At Q1’s end, a total of 35 of the hedge funds tracked by Insider Monkey were bullish on this stock, a change of 25% from the previous quarter. The graph below displays the number of hedge funds with bullish position in NBL over the last 18 quarters. With hedgies’ capital changing hands, there exists a few key hedge fund managers who were adding to their holdings meaningfully (or already accumulated large positions).

Is NBL A Good Stock To Buy?

According to publicly available hedge fund and institutional investor holdings data compiled by Insider Monkey, Citadel Investment Group, managed by Ken Griffin, holds the most valuable position in Noble Energy, Inc. (NYSE:NBL). Citadel Investment Group has a $101.1 million position in the stock, comprising less than 0.1%% of its 13F portfolio. Sitting at the No. 2 spot is Adage Capital Management, led by Phill Gross and Robert Atchinson, holding a $58.6 million position; the fund has 0.2% of its 13F portfolio invested in the stock. Remaining hedge funds and institutional investors that are bullish comprise Steve Cohen’s Point72 Asset Management, D. E. Shaw’s D E Shaw and Brandon Haley’s Holocene Advisors. In terms of the portfolio weights assigned to each position SIR Capital Management allocated the biggest weight to Noble Energy, Inc. (NYSE:NBL), around 3.45% of its 13F portfolio. Centenus Global Management is also relatively very bullish on the stock, earmarking 1.34 percent of its 13F equity portfolio to NBL.

Consequently, some big names have been driving this bullishness. D E Shaw, managed by D. E. Shaw, established the biggest position in Noble Energy, Inc. (NYSE:NBL). D E Shaw had $31.3 million invested in the company at the end of the quarter. Brandon Haley’s Holocene Advisors also initiated a $26.9 million position during the quarter. The other funds with new positions in the stock are  Renaissance Technologies, Anand Parekh’s Alyeska Investment Group, and Till Bechtolsheimer’s Arosa Capital Management.

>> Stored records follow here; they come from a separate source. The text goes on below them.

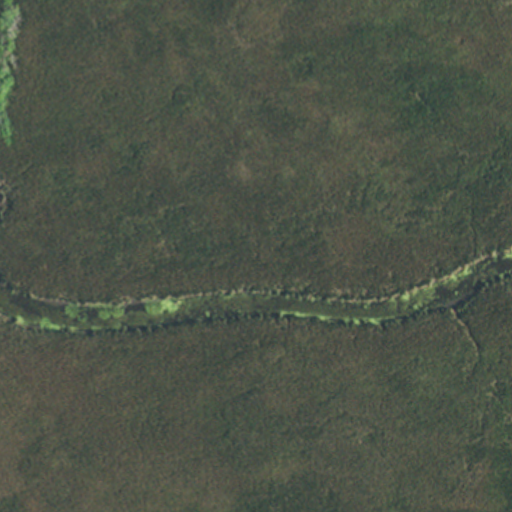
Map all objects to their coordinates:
river: (260, 307)
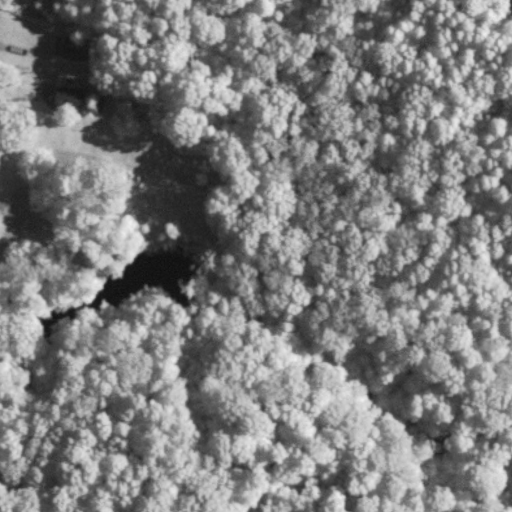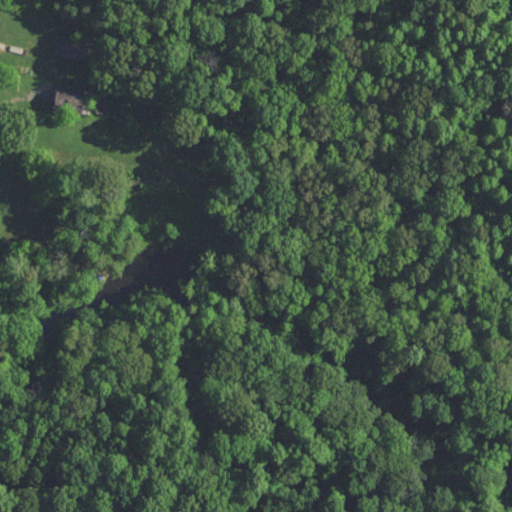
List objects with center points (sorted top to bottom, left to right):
building: (75, 47)
building: (70, 97)
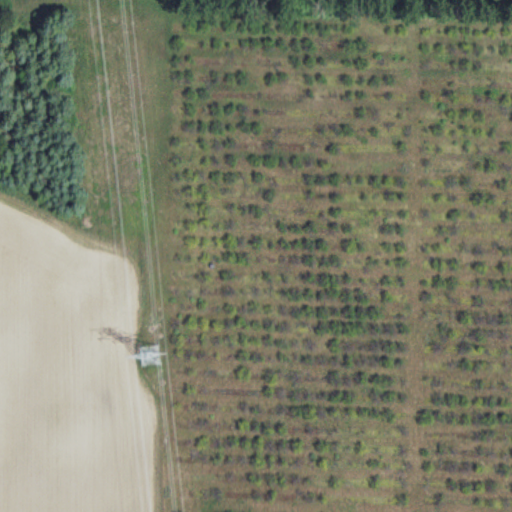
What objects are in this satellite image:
power tower: (152, 356)
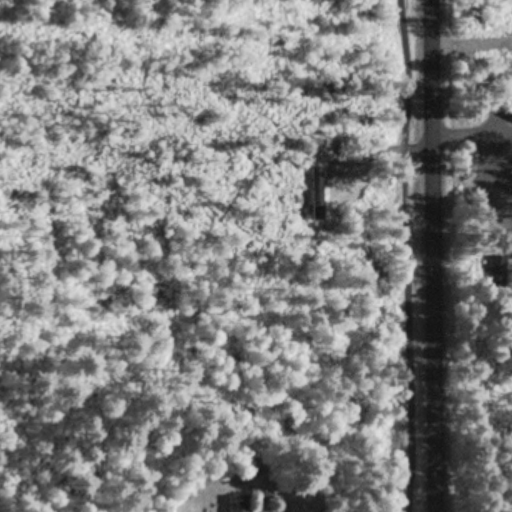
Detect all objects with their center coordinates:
building: (318, 190)
road: (406, 255)
road: (427, 256)
building: (239, 501)
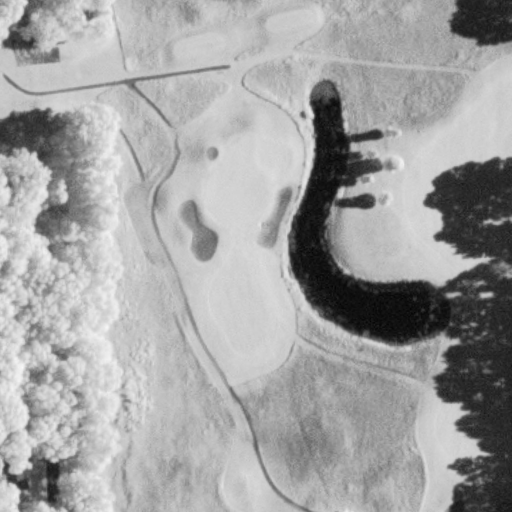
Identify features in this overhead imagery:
park: (283, 246)
building: (10, 470)
road: (46, 484)
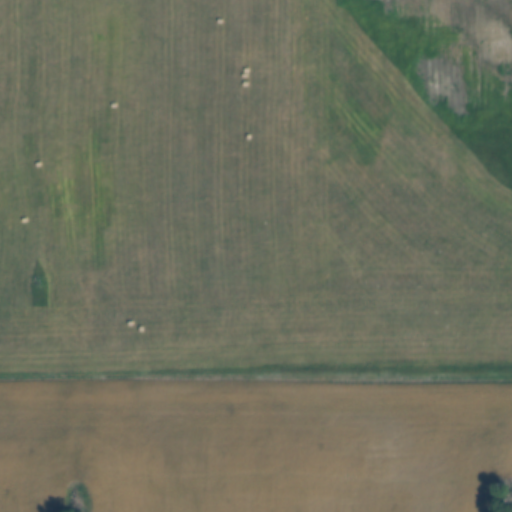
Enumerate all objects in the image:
building: (430, 94)
road: (255, 365)
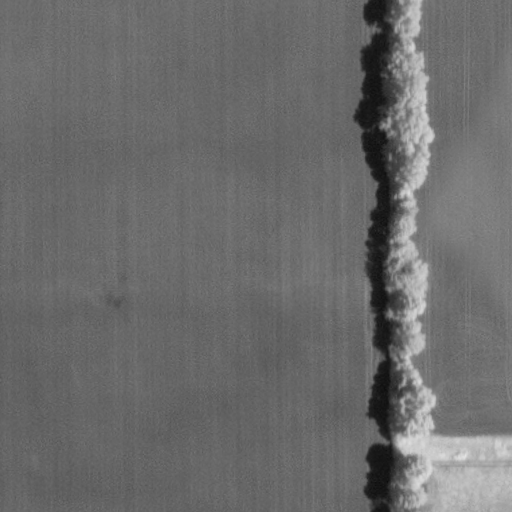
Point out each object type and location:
crop: (251, 250)
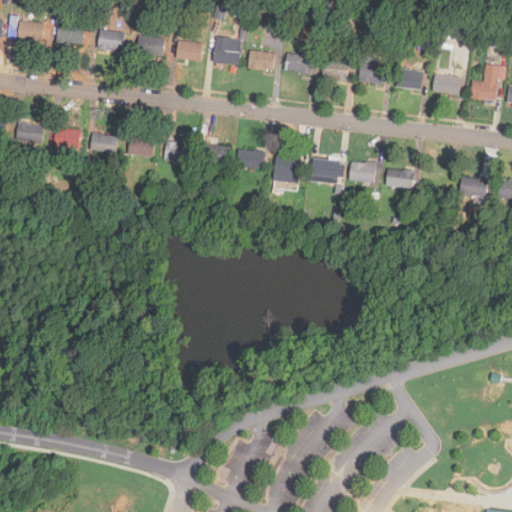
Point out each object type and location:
building: (14, 26)
building: (1, 28)
building: (32, 31)
building: (33, 31)
building: (71, 34)
building: (72, 34)
building: (111, 40)
building: (113, 40)
building: (153, 45)
building: (151, 46)
building: (191, 50)
building: (228, 50)
building: (190, 51)
building: (228, 51)
building: (262, 60)
building: (262, 60)
building: (300, 62)
building: (299, 63)
building: (336, 70)
building: (336, 70)
building: (372, 71)
building: (373, 71)
building: (410, 79)
building: (411, 79)
building: (488, 83)
building: (489, 83)
building: (448, 84)
building: (447, 85)
building: (510, 94)
building: (510, 94)
road: (255, 111)
building: (3, 128)
building: (30, 133)
building: (31, 133)
building: (68, 137)
building: (68, 138)
building: (106, 142)
building: (105, 143)
building: (143, 145)
building: (142, 146)
building: (179, 151)
building: (179, 151)
building: (216, 154)
building: (252, 158)
building: (251, 159)
building: (289, 165)
building: (289, 168)
building: (328, 169)
building: (328, 171)
building: (364, 171)
building: (363, 172)
building: (400, 178)
building: (401, 178)
building: (474, 186)
building: (474, 186)
building: (506, 189)
building: (506, 189)
dam: (171, 300)
building: (496, 378)
road: (321, 396)
road: (417, 417)
road: (305, 450)
road: (359, 454)
road: (136, 458)
road: (100, 460)
road: (243, 464)
parking lot: (314, 467)
road: (395, 483)
road: (444, 496)
building: (497, 510)
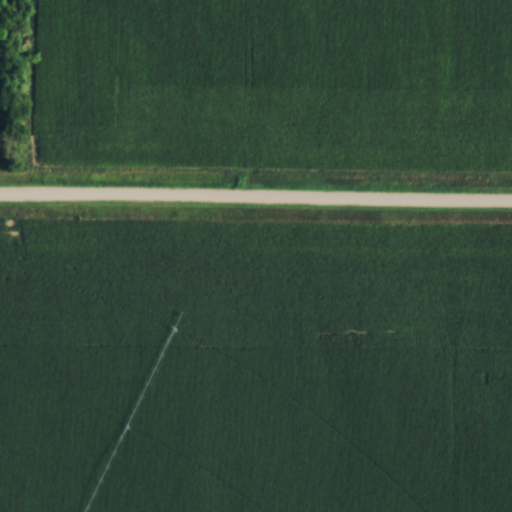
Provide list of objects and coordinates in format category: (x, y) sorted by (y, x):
road: (256, 197)
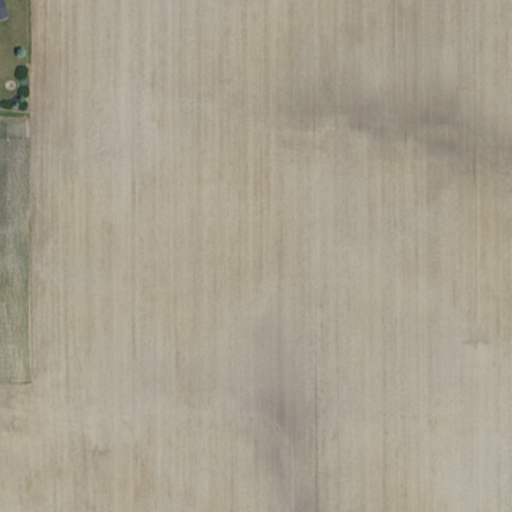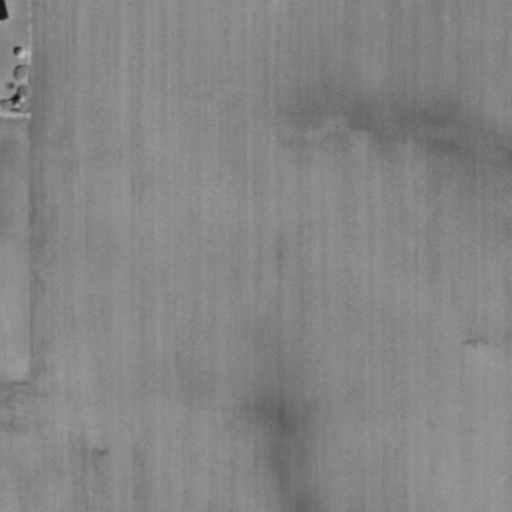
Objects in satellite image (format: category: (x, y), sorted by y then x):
building: (3, 9)
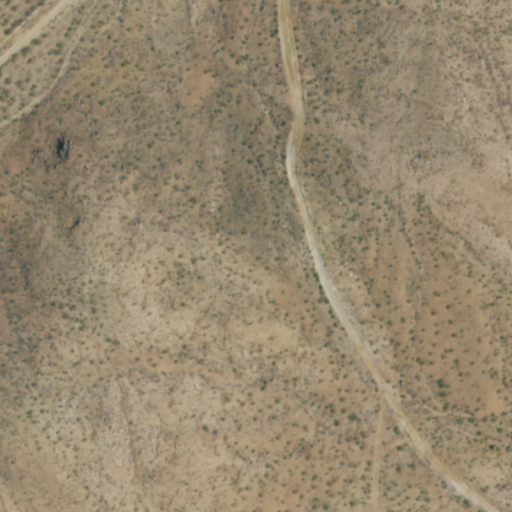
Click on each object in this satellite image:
road: (321, 281)
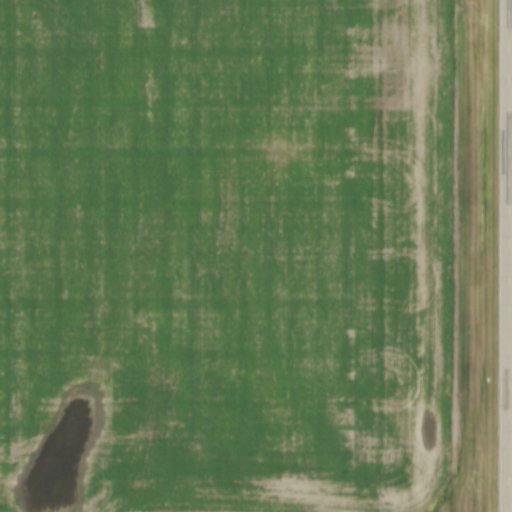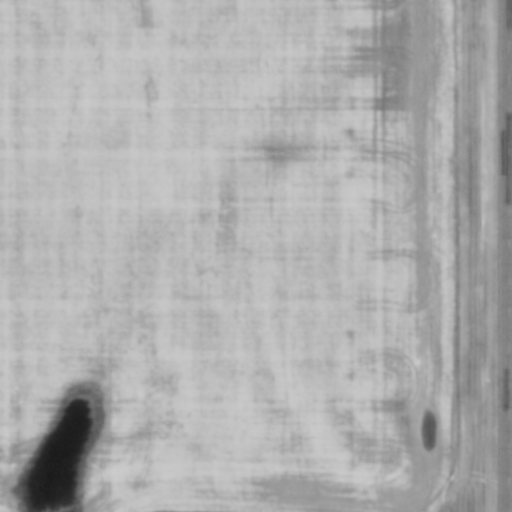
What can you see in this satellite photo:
road: (510, 256)
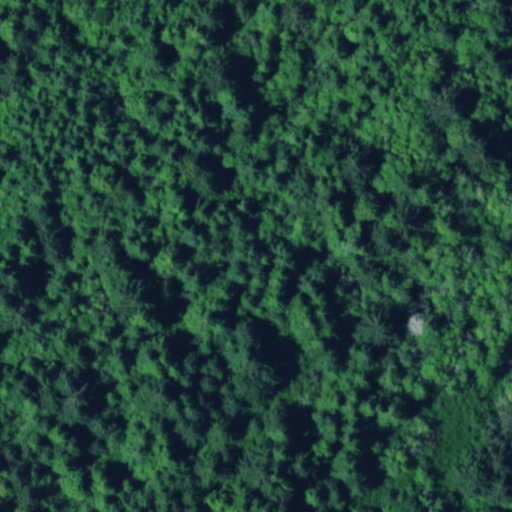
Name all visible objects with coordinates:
road: (65, 20)
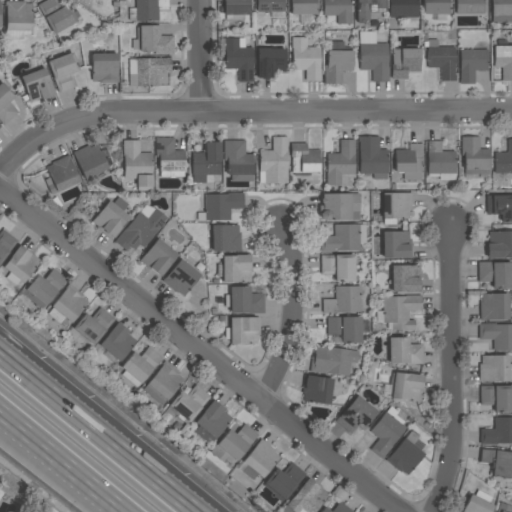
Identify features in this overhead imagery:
building: (270, 5)
building: (371, 6)
building: (469, 6)
building: (303, 7)
building: (436, 7)
building: (302, 8)
building: (367, 8)
building: (403, 8)
building: (235, 9)
building: (146, 10)
building: (147, 10)
building: (337, 10)
building: (338, 10)
building: (501, 11)
building: (57, 15)
building: (54, 16)
building: (0, 18)
building: (17, 18)
building: (18, 19)
building: (150, 40)
building: (152, 41)
road: (200, 57)
building: (373, 57)
building: (238, 58)
building: (239, 58)
building: (373, 58)
building: (305, 59)
building: (306, 59)
building: (440, 59)
building: (441, 59)
building: (269, 61)
building: (503, 61)
building: (503, 61)
building: (270, 62)
building: (404, 62)
building: (404, 62)
building: (471, 64)
building: (472, 64)
building: (337, 65)
building: (337, 66)
building: (103, 67)
building: (104, 68)
building: (63, 71)
building: (63, 71)
building: (146, 71)
building: (147, 71)
building: (36, 85)
building: (37, 85)
building: (6, 104)
building: (5, 105)
road: (246, 113)
building: (474, 156)
building: (168, 157)
building: (371, 157)
building: (169, 158)
building: (372, 158)
building: (473, 158)
building: (439, 159)
building: (503, 159)
building: (89, 160)
building: (90, 160)
building: (304, 160)
building: (503, 160)
building: (237, 161)
building: (237, 161)
building: (273, 161)
building: (439, 161)
building: (205, 162)
building: (274, 162)
building: (408, 162)
building: (409, 162)
building: (340, 163)
building: (340, 163)
building: (206, 164)
building: (136, 165)
building: (137, 165)
building: (61, 173)
building: (61, 174)
building: (221, 205)
building: (221, 205)
building: (396, 205)
building: (339, 206)
building: (396, 206)
building: (499, 206)
building: (339, 207)
building: (502, 207)
building: (111, 218)
building: (109, 219)
building: (141, 228)
building: (140, 229)
building: (224, 238)
building: (224, 238)
building: (342, 238)
building: (344, 239)
building: (5, 243)
building: (5, 244)
building: (395, 244)
building: (499, 244)
building: (396, 245)
building: (500, 245)
building: (157, 257)
building: (158, 258)
building: (20, 264)
building: (20, 265)
building: (338, 267)
building: (338, 267)
building: (235, 268)
building: (235, 268)
building: (495, 274)
building: (495, 274)
building: (181, 277)
building: (180, 278)
building: (404, 278)
building: (405, 278)
building: (43, 288)
building: (43, 289)
building: (342, 300)
building: (244, 301)
building: (244, 301)
building: (343, 301)
building: (68, 305)
building: (67, 306)
building: (493, 306)
building: (494, 307)
building: (399, 311)
building: (399, 312)
road: (293, 314)
building: (92, 325)
building: (94, 325)
building: (344, 328)
building: (345, 329)
building: (242, 330)
building: (243, 330)
building: (496, 335)
building: (497, 335)
building: (117, 342)
building: (116, 343)
road: (201, 351)
building: (403, 352)
building: (404, 352)
building: (332, 360)
building: (332, 360)
building: (139, 363)
building: (140, 366)
building: (494, 368)
building: (494, 369)
road: (452, 370)
building: (163, 382)
building: (163, 383)
building: (405, 387)
building: (406, 387)
building: (316, 389)
building: (316, 390)
building: (497, 397)
building: (496, 398)
building: (189, 403)
building: (188, 405)
building: (355, 414)
building: (355, 415)
building: (210, 422)
building: (211, 422)
road: (99, 432)
building: (497, 432)
building: (498, 432)
building: (384, 434)
building: (385, 434)
building: (234, 443)
building: (233, 444)
building: (406, 453)
building: (404, 457)
building: (260, 458)
road: (64, 459)
building: (259, 460)
building: (497, 461)
building: (498, 462)
building: (284, 481)
building: (284, 481)
building: (306, 498)
building: (306, 498)
building: (478, 503)
building: (475, 505)
building: (504, 507)
building: (337, 508)
building: (338, 508)
building: (500, 511)
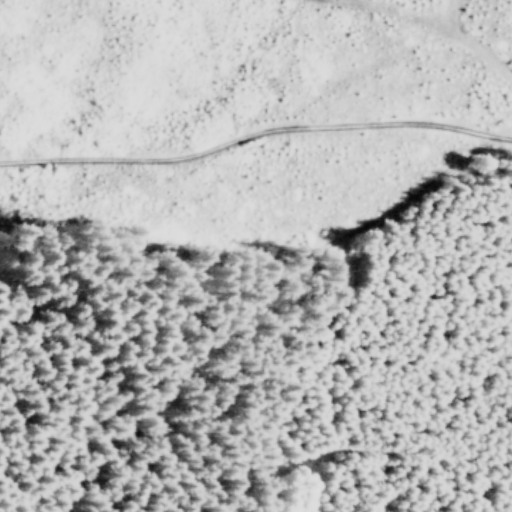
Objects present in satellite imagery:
crop: (252, 114)
road: (111, 392)
road: (103, 467)
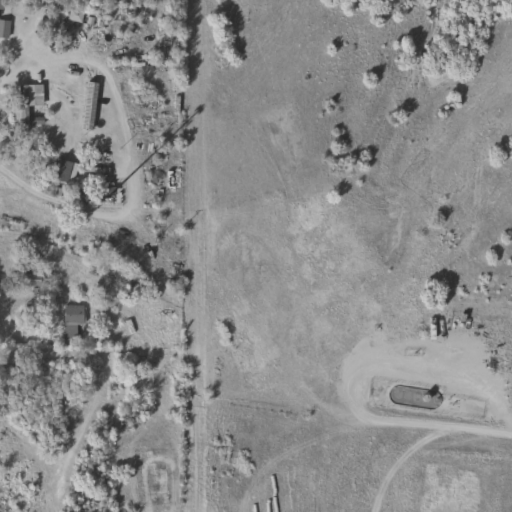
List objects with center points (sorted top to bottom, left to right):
building: (72, 14)
building: (72, 14)
building: (2, 28)
building: (2, 28)
building: (22, 103)
building: (22, 103)
road: (128, 155)
building: (57, 170)
building: (57, 170)
road: (43, 232)
building: (69, 322)
building: (69, 322)
road: (351, 369)
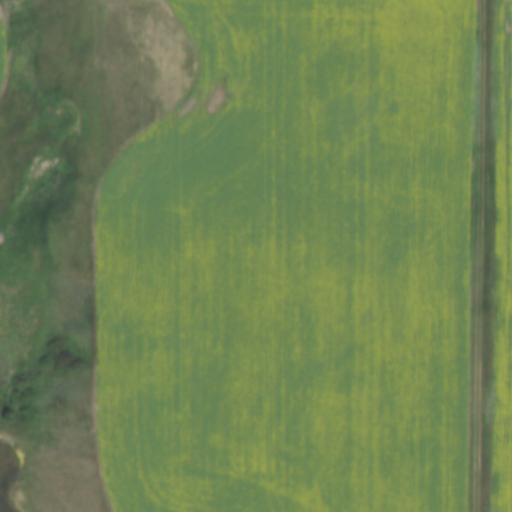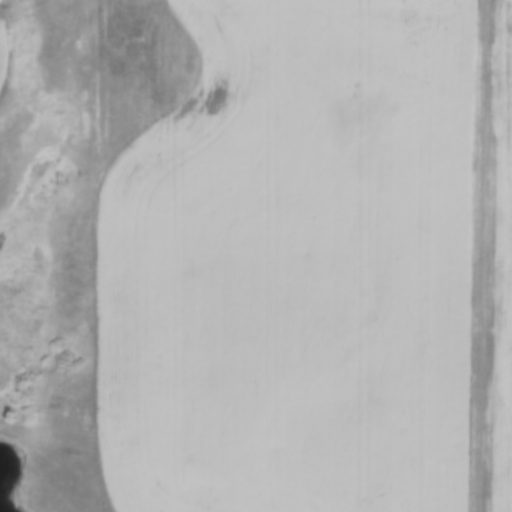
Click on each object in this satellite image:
road: (475, 256)
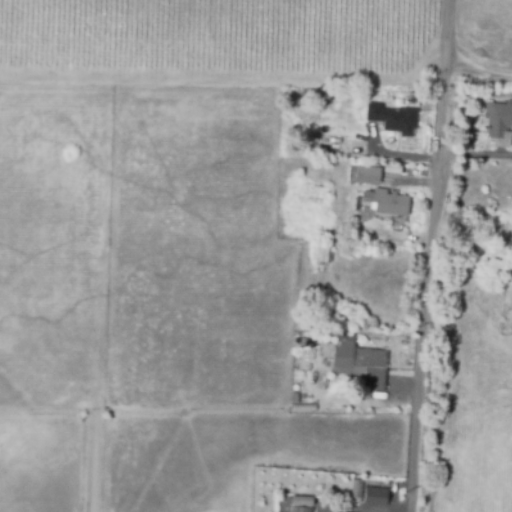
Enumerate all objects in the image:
building: (391, 118)
building: (394, 118)
building: (498, 122)
building: (501, 122)
road: (477, 153)
building: (372, 161)
building: (391, 167)
building: (366, 174)
building: (370, 174)
building: (385, 201)
building: (390, 201)
building: (511, 229)
building: (325, 251)
building: (323, 252)
road: (437, 256)
building: (320, 321)
building: (297, 343)
building: (358, 362)
building: (358, 362)
building: (302, 406)
building: (373, 495)
building: (374, 495)
building: (299, 504)
building: (302, 509)
road: (359, 509)
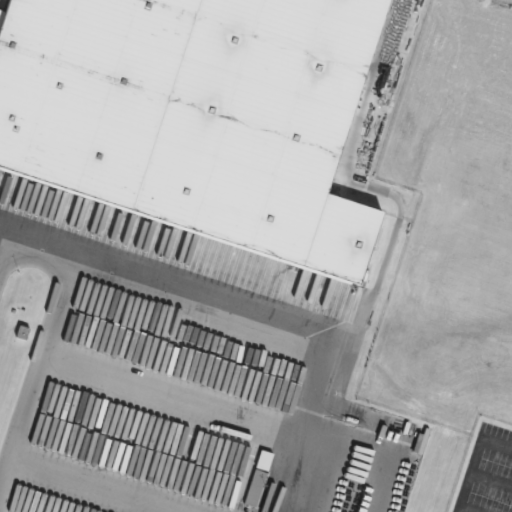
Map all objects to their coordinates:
building: (194, 115)
building: (194, 115)
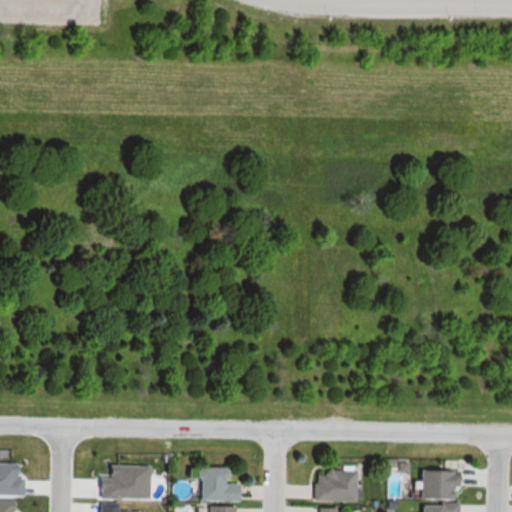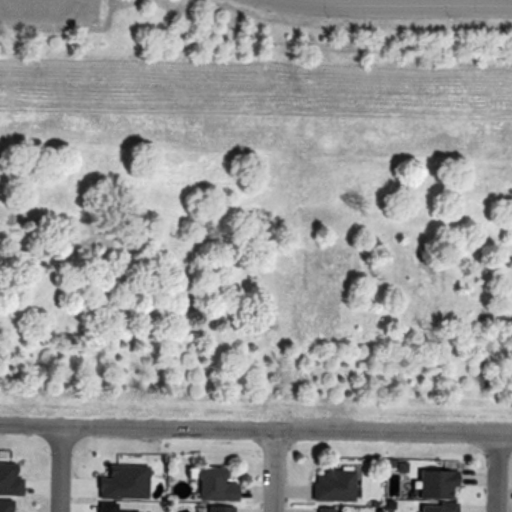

Let’s check out hedge fund activity in other stocks similar to Noble Energy, Inc. (NYSE:NBL). These stocks are Arrowhead Pharmaceuticals Inc. (NASDAQ:ARWR), Mantech International Corp (NASDAQ:MANT), Crane Co. (NYSE:CR), and White Mountains Insurance Group Ltd (NYSE:WTM). All of these stocks’ market caps resemble NBL’s market cap.

Ticker No of HFs with positions Total Value of HF Positions (x1000) Change in HF Position
ARWR 22 160633 -4
MANT 17 32174 -6
CR 26 197568 3
WTM 16 133496 0
Average 20.25 130968 -1.75

View table here if you experience formatting issues.

As you can see these stocks had an average of 20.25 hedge funds with bullish positions and the average amount invested in these stocks was $131 million. That figure was $383 million in NBL’s case. Crane Co. (NYSE:CR) is the most popular stock in this table. On the other hand White Mountains Insurance Group Ltd (NYSE:WTM) is the least popular one with only 16 bullish hedge fund positions. Compared to these stocks Noble Energy, Inc. (NYSE:NBL) is more popular among hedge funds. Our calculations showed that top 10 most popular stocks among hedge funds returned 41.4% in 2019 and outperformed the S&P 500 ETF (SPY) by 10.1 percentage points. These stocks returned 12.3% in 2020 through June 30th but still managed to beat the market by 15.5 percentage points. Hedge funds were also right about betting on NBL as the stock returned 48.7% in Q2 and outperformed the market by an even larger margin. Hedge funds were clearly right about piling into this stock relative to other stocks with similar market capitalizations.